> [To do]: Line by line, transcribe the material shown below exactly.

> [Data]:

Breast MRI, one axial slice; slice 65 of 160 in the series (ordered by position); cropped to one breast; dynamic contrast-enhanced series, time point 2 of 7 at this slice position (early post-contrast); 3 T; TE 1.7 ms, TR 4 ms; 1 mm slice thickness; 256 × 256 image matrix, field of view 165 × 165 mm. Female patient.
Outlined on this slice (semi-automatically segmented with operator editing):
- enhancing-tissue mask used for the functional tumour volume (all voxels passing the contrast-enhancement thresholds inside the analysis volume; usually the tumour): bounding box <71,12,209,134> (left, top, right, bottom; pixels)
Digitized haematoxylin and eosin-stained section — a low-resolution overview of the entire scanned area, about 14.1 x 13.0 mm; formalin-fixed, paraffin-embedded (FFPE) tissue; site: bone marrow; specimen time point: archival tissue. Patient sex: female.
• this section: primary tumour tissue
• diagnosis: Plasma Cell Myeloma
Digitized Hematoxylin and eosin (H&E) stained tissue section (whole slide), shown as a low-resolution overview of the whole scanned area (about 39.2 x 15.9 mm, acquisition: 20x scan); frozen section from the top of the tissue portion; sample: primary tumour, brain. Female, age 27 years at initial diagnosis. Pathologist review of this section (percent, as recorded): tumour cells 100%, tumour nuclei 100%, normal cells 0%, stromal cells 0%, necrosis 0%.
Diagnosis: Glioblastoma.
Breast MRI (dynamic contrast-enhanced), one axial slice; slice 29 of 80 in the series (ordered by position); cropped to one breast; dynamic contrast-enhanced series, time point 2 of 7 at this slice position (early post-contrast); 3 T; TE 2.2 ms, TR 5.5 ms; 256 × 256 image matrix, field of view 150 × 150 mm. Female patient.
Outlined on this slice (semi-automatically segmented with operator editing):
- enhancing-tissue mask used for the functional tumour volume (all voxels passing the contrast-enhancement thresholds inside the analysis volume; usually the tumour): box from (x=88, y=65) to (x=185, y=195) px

> [Written solution]:
Breast MRI, one axial slice; slice 65 of 160 in the series (ordered by position); cropped to one breast; dynamic contrast-enhanced series, time point 2 of 7 at this slice position (early post-contrast); 3 T; TE 1.7 ms, TR 4 ms; 1 mm slice thickness; 256 × 256 image matrix, field of view 165 × 165 mm. Female patient.
Outlined on this slice (semi-automatically segmented with operator editing):
- enhancing-tissue mask used for the functional tumour volume (all voxels passing the contrast-enhancement thresholds inside the analysis volume; usually the tumour): bounding box <71,12,209,134> (left, top, right, bottom; pixels)
Digitized haematoxylin and eosin-stained section — a low-resolution overview of the entire scanned area, about 14.1 x 13.0 mm; formalin-fixed, paraffin-embedded (FFPE) tissue; site: bone marrow; specimen time point: archival tissue. Patient sex: female.
• this section: primary tumour tissue
• diagnosis: Plasma Cell Myeloma
Digitized Hematoxylin and eosin (H&E) stained tissue section (whole slide), shown as a low-resolution overview of the whole scanned area (about 39.2 x 15.9 mm, acquisition: 20x scan); frozen section from the top of the tissue portion; sample: primary tumour, brain. Female, age 27 years at initial diagnosis. Pathologist review of this section (percent, as recorded): tumour cells 100%, tumour nuclei 100%, normal cells 0%, stromal cells 0%, necrosis 0%.
Diagnosis: Glioblastoma.
Breast MRI (dynamic contrast-enhanced), one axial slice; slice 29 of 80 in the series (ordered by position); cropped to one breast; dynamic contrast-enhanced series, time point 2 of 7 at this slice position (early post-contrast); 3 T; TE 2.2 ms, TR 5.5 ms; 256 × 256 image matrix, field of view 150 × 150 mm. Female patient.
Outlined on this slice (semi-automatically segmented with operator editing):
- enhancing-tissue mask used for the functional tumour volume (all voxels passing the contrast-enhancement thresholds inside the analysis volume; usually the tumour): box from (x=88, y=65) to (x=185, y=195) px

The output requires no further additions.